Intial commit regarding Pi: https://github.com/BoostGSoC20/Real/commit/34ac759f128cd2ffb5d684c5ff7a5a0e54025360

% operator

As % operator is only defined for integers, this operator was overloaded by Vikram in his integer_number class. The operator used the Knuth’s long division algorithm to find the remainder.

Calculation of digits of real_algorithm number during compile-time

This task was proposed to provide an optimization for real_algorithm numbers. The task involved calculating the starting few digits of real_algorithm number during compilation, if the function for n’th digit provided by the user is constexpr.
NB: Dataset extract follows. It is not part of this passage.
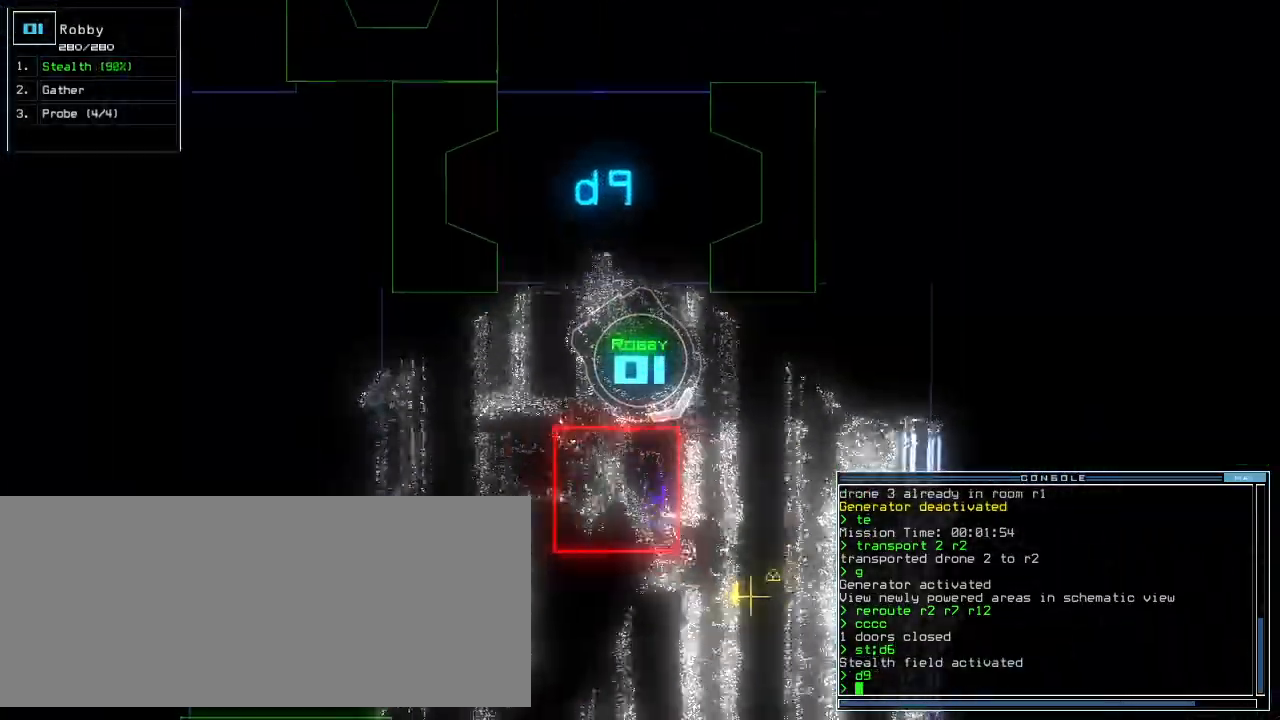
{"keys": ["down"], "events": [[100, "right", "down"], [220, "right", "up"], [280, "right", "down"], [360, "right", "up"]]}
It seemed that the task wasn’t doable since it was not possible to detect whether the function provided by the user is constepxr or not. (In normal scenarios it is possible to check whether the function is constexpr or not, but in our case the since the function was passed between many functions before the check was performed it’s constexpr’ness is lost in most of the cases.)

Phase III

Milestone:

  • Implement Karatsuba algorithm.
  • Tests and Documentation.

Karatsuba algorithm

I implemented the Karatsuba algorithm which improved the performance of the multiplication operation for vectors of much bigger sizes. The implementation is bit more optimised than the traditional implementation as we are not storing zeroes (required to make the length of operands equal) in vectors. This small optimisation saves a lot of memory as well as time. Benchmarking of the algorithm was done by multiplying incrementally larger examples using both standard multiplication algorithm and Karatsuba algorithm and comparing the performances. The examples used for the benchmarking purpose were vectors of same length, in general the benchmarking becomes difficult if we consider examples of different sizes which is more practical situation.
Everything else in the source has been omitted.